OBJECTIVE
Resume the TensorFlow notebook that builds a convolutional network for MNIST digits, picking up right after its last line.

DOCUMENT EXCERPT

In [1]:
# Imports
import numpy as np
import tensorflow as tf

%matplotlib inline
import seaborn as sns
import matplotlib.pyplot as plt



In [2]:
# MNIST data
import tensorflow.examples.tutorials.mnist.input_data as data
mnist = data.read_data_sets('MNIST_data/', one_hot=True)

Extracting MNIST_data/train-images-idx3-ubyte.gz
Extracting MNIST_data/train-labels-idx1-ubyte.gz
Extracting MNIST_data/t10k-images-idx3-ubyte.gz
Extracting MNIST_data/t10k-labels-idx1-ubyte.gz


In [3]:
# Create a placeholders for input images and input image labels
n_input = mnist.train.images.shape[1]
n_output = 10
x = tf.placeholder(tf.float32, [None, n_input]) # First dim = None for mini-batch
y = tf.placeholder(tf.float32, [None, n_output])

In [4]:
# CNN requires 4D tensor: [N, H, W, C]
# Shape of x is 2D: [batch, height * width]

side = int(np.sqrt(mnist.train.images.shape[1]))

# Tensor shape "SPECIAL" value: -1 (CHECK: help(tf.reshape))
x_tensor = tf.reshape(x, [-1, side, side, 1]) # -1 makes total size constant

In [5]:
# Weight and bias initializer
def W_variable(shape):
    init = tf.random_normal(shape, mean=0.0, stddev=0.01)
    return tf.Variable(init)

def b_variable(shape):
    init = tf.random_normal(shape, mean=0.0, stddev=0.01)
    return tf.Variable(init)

**NOTE:** TensorFlow reqires image kernels/filters to be 4 dimensional (Filter Height x Filter Width x Number of Input Channels x Number of Output Channels)

In [6]:
# First convolutional layer
filter_size = 5
n_filters_1 = 16
C = 1
W_conv_1 = W_variable([filter_size, filter_size, C, n_filters_1])
b_conv_1 = b_variable([n_filters_1])

PROVIDED INFORMATION
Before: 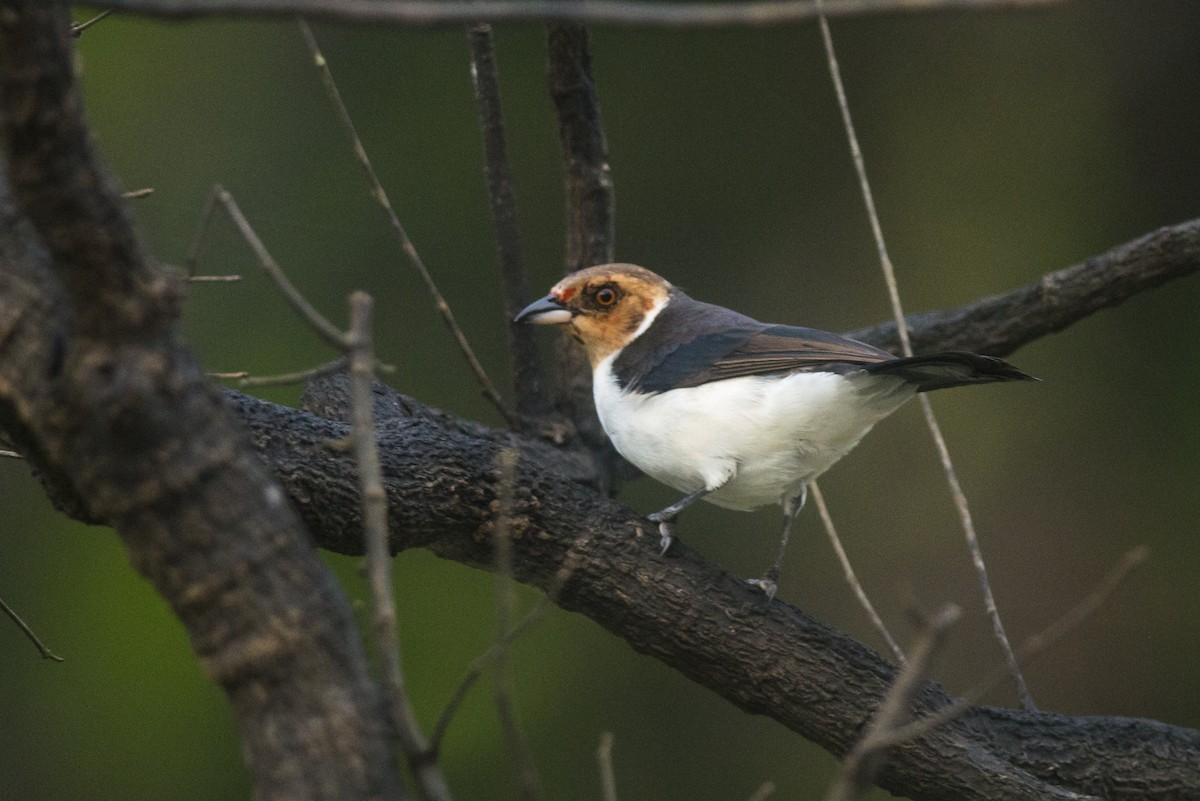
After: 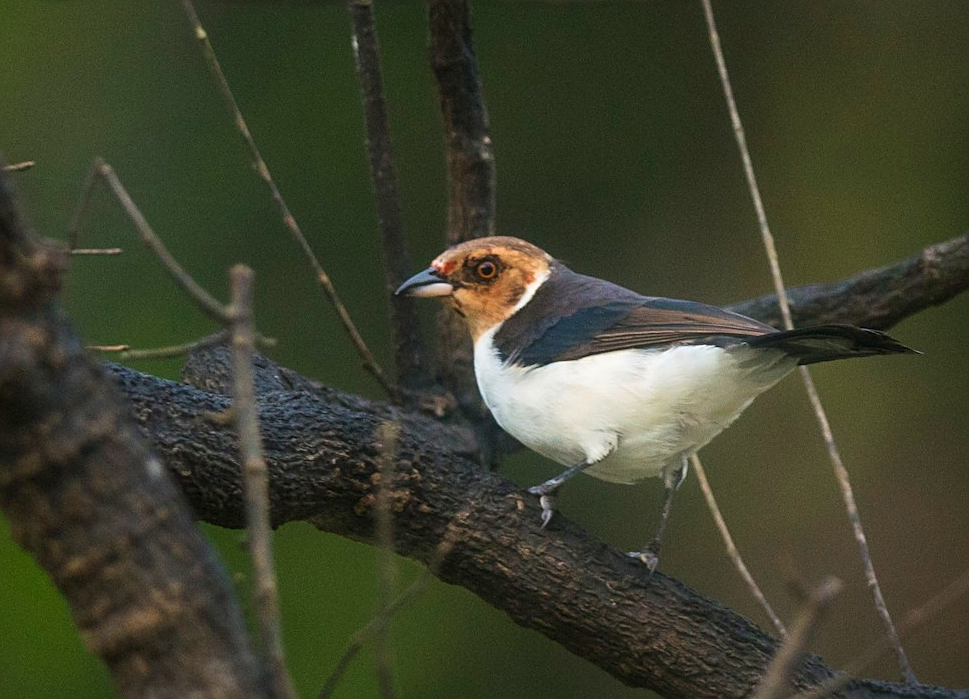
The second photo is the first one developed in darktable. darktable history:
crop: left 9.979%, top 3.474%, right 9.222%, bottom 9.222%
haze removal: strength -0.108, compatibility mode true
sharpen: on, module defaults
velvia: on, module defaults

---

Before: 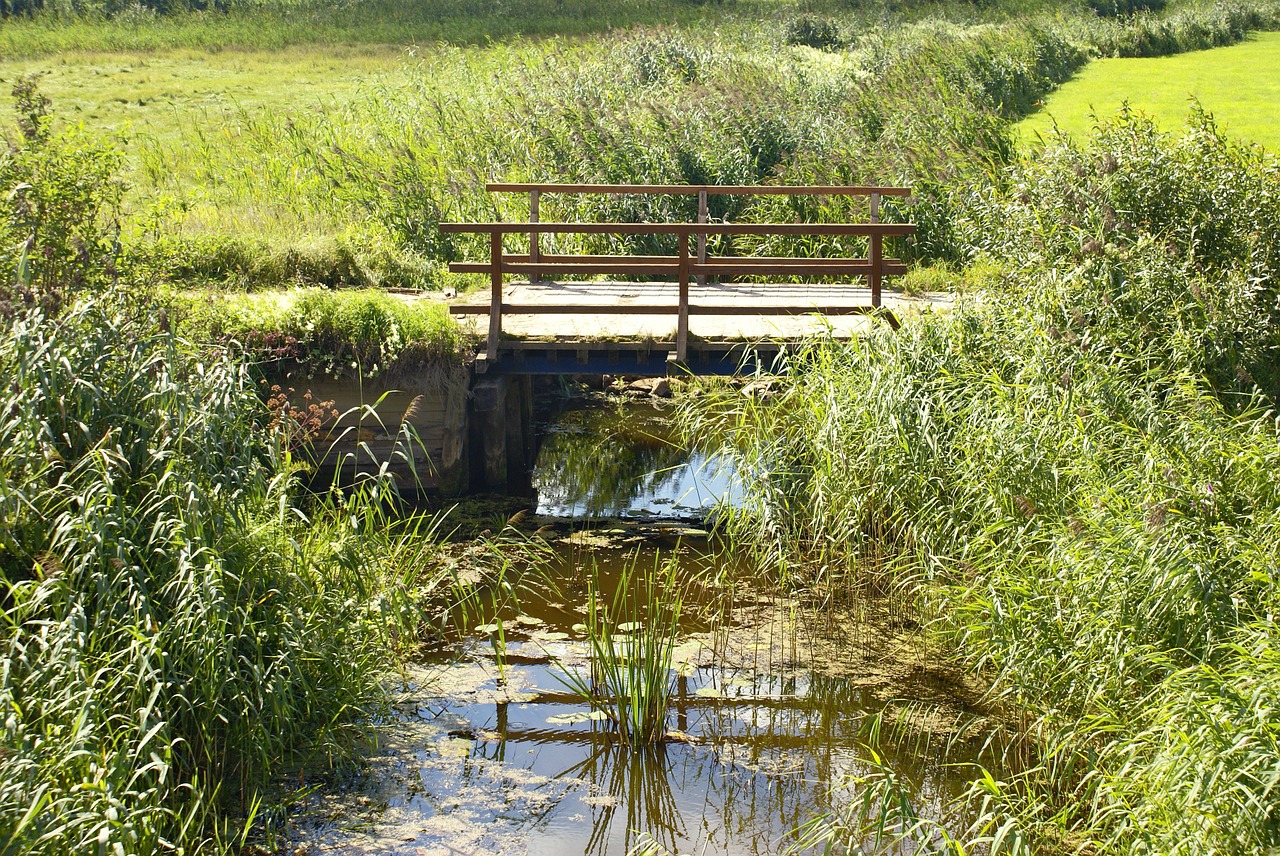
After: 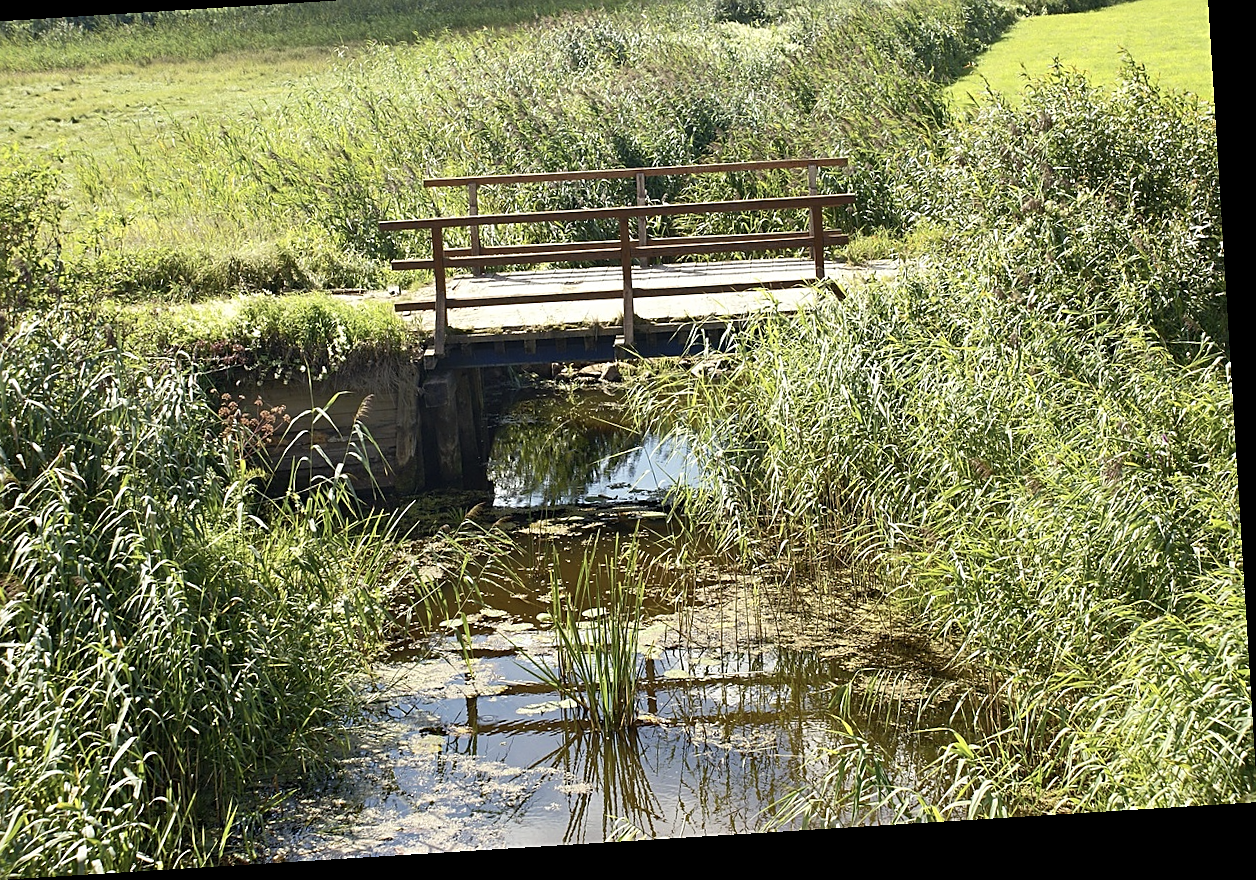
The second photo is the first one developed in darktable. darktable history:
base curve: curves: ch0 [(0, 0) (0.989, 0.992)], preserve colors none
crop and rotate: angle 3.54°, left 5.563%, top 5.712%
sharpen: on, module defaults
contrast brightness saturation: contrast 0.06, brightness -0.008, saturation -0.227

--

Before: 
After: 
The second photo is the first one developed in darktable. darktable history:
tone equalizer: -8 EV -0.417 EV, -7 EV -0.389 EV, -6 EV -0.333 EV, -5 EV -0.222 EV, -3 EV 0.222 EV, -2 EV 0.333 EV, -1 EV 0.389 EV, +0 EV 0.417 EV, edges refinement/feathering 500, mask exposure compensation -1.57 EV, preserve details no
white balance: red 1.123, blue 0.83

OUTPUT FOR THIS EXERCISE
In [7]:
# Create computational graph to perform first layer of convolution
z_conv_1 = tf.add(tf.nn.conv2d(input=x_tensor, filter=W_conv_1, 
                               strides=[1, 2, 2, 1], padding='SAME'), b_conv_1)
a_conv_1 = tf.nn.relu(z_conv_1)

In [8]:
# Second convolutional layer
n_filters_2 = 8
W_conv_2 = W_variable([filter_size, filter_size, n_filters_1, n_filters_2])
b_conv_2 = b_variable([n_filters_2])

In [9]:
# Create computational graph to perform second layer of convolution
z_conv_2 = tf.add(tf.nn.conv2d(input=a_conv_1, filter=W_conv_2, 
                               strides=[1, 2, 2, 1], padding='SAME'), b_conv_2) 
a_conv_2 = tf.nn.relu(z_conv_2)

In [10]:
# Reshape activation output of second convolution layer to connect to a fully connected layer
a_conv_2_flat = tf.reshape(a_conv_2, [-1, 7 * 7 * n_filters_2])

In [11]:
# Create a fully connected layer
n_fc = 256
W_fc_1 = W_variable([7 * 7 * n_filters_2, n_fc])
b_fc_1 = b_variable([n_fc])
z_fc_1 = tf.add(tf.matmul(a_conv_2_flat, W_fc_1), b_fc_1)
a_fc_1 = tf.nn.relu(z_fc_1)

In [12]:
# Add dropout for regularize 
keep_prob = tf.placeholder(tf.float32)
a_fc_1_drop = tf.nn.dropout(a_fc_1, keep_prob=keep_prob)

In [13]:
# Softmax layer
W_fc_2 = W_variable([n_fc, n_output])
b_fc_2 = b_variable([n_output])
z_fc_2 = tf.add(tf.matmul(a_fc_1_drop, W_fc_2), b_fc_2)
y_pred = tf.nn.softmax(z_fc_2)

In [14]:
# Cross entropy loss and ADAM optimizer
loss = -tf.reduce_sum(y * tf.log(y_pred))
optimizer = tf.train.AdamOptimizer().minimize(loss)

In [15]:
# Accuracy
y_hat = tf.argmax(y_pred, dimension=1)
y_true = tf.argmax(y, dimension=1)
correct_pred = tf.equal(y_hat, y_true)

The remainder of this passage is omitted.